The best recommender is someone who can speak both to an applicant's academic talents—analytical abilities and a capacity to write well—and to personal character. Often, such a person is a professor with whom the applicant has worked fairly closely. Professors understand the importance of strong letters and often spend significant time building a case for admission of the applicant. They do this by reference to specifics (papers written for the class, quality of class participation, intellectual growth observed, etc.). It is more important to get a letter that will be positive, relevant and detailed than to get a letter from someone of high status who cannot write anything but a general endorsement of the application. Letters from relatives and family friends are also generally not helpful.

7. Can you give a brief description of the life cycle of an application? What's the timeline applicants should expect?

We have a rolling admissions process, which means that we begin to review applications and make admissions decisions beginning in late fall and continuing throughout the spring. We review each application in its entirety and do not use numbers to form any sort of composite rating. So while we try to provide decisions as soon as we can, the time required for each application varies. Being unspecific in this way can be frustrating for applicants, but it enables us to build the strongest possible class every year and to give every application the attention it deserves.

8. Which firms/organizations recruit heavily from your school? Which ones hire the highest percentage of your graduates?

The leading professional services firms in the nation, a multitude of government agencies and prestigious public interest organizations recruit Boston University School of Law students. Approximately 70 percent of our graduates are employed in the private sector upon graduation, the majority of whom are working in large law firms. National law firms such as Ropes & Gray LLP, Skadden Arps LLP, and Weil Gotshal LLP—and all of the Big Four accounting firms—recruit our students as do federal, state, and local government agencies across the country. Our students are also selected for federal government honors programs and the Presidential Management Fellowship program. Many of our graduates join the ranks of U.S. Attorney, District Attorney and Public Defender offices nationwide. Still others serve in the federal and state judiciaries.

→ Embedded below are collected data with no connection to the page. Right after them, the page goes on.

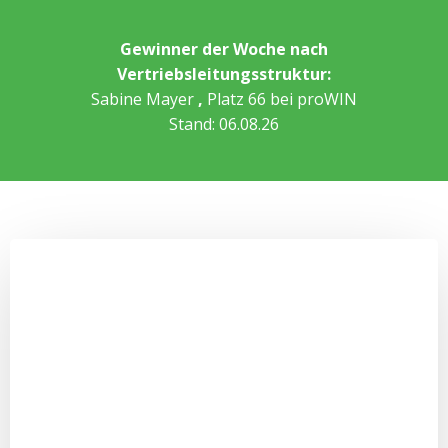
Gewinner der Woche nach
Vertriebsleitungsstruktur:
Sabine Mayer
,
Platz 66 bei proWIN
Stand: 06.08.26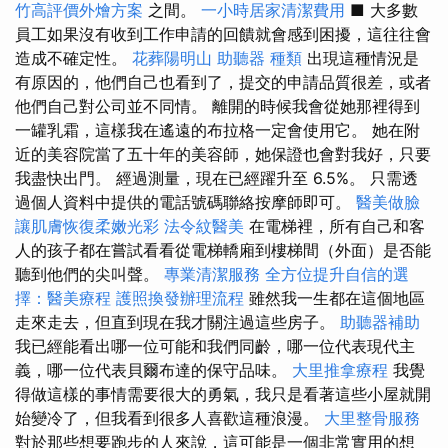
竹高評價外燴方案
之間。
一小時居家清潔費用
■ 大多數
員工如果沒有收到工作申請的回饋就會感到困擾，這往往會
造成不確定性。
花葬陽明山
助聽器 種類
出現這種情況是
有原因的，他們自己也看到了，提交的申請品質很差，或者
他們自己對公司並不同情。 離開的時候我會從她那裡得到
一罐乳霜，這樣我在遙遠的布拉格一定會使用它。 她在附
近的美容院當了五十年的美容師，她保證也會對我好，只要
我盡快出門。 經過測量，現在已經躍升至 6.5%。 只需透
過個人資料中提供的電話號碼聯絡按摩師即可。
醫美做臉
讓肌膚恢復柔嫩光彩
法令紋醫美
在電梯裡，所有自己和客
人的孩子都在嘗試看看從電梯轎廂到樓梯間（外面）是否能
聽到他們的尖叫聲。
專業清潔服務
全方位提升自信的選
擇：醫美療程
護照換發辦理流程
雖然我一生都在這個地區
走來走去，但直到現在我才關注過這些房子。
助聽器補助
我已經能看出哪一位可能和我們同齡，哪一位代表現代主
義，哪一位代表貝爾布達的保守品味。
大里推拿療程
我覺
得做這樣的事情需要很大的勇氣，我只是看著這些小屋就開
始變冷了，但我看到很多人喜歡這種浪漫。
大里整骨服務
對於那些想要跑步的人來說，這可能是一個非常實用的想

BU Law has strong ties with international, national, and regional public interest organizations for summer and academic year internships, pro bono placements, and permanent positions. These groups include legal services organizations, civil rights and civil liberties organizations, and international nongovernmental organizations. Finally, a number of graduates also utilize their law degrees in a wide variety of business pursuits as well as in academia as faculty, administrators and researchers.

9. What are some of the most common mistakes that applicants make that hurt their chances of being accepted?

In answering this question there is no need to belabor the obvious, such as careless writing of essays or concluding sentences that announce the applicant's fervent desire to attend school X—where school X is some other law school! (Once in a while this actually happens.) Suffice it to say that an application is the first step toward a career in which careful attention to detail is an important element of professional success. The application should be drafted with a corresponding professionalism. It might as well be mentioned, too, that applying late in the season, especially right at the deadline, can hurt an applicant's chances simply because there will be fewer seats available in the class at that point.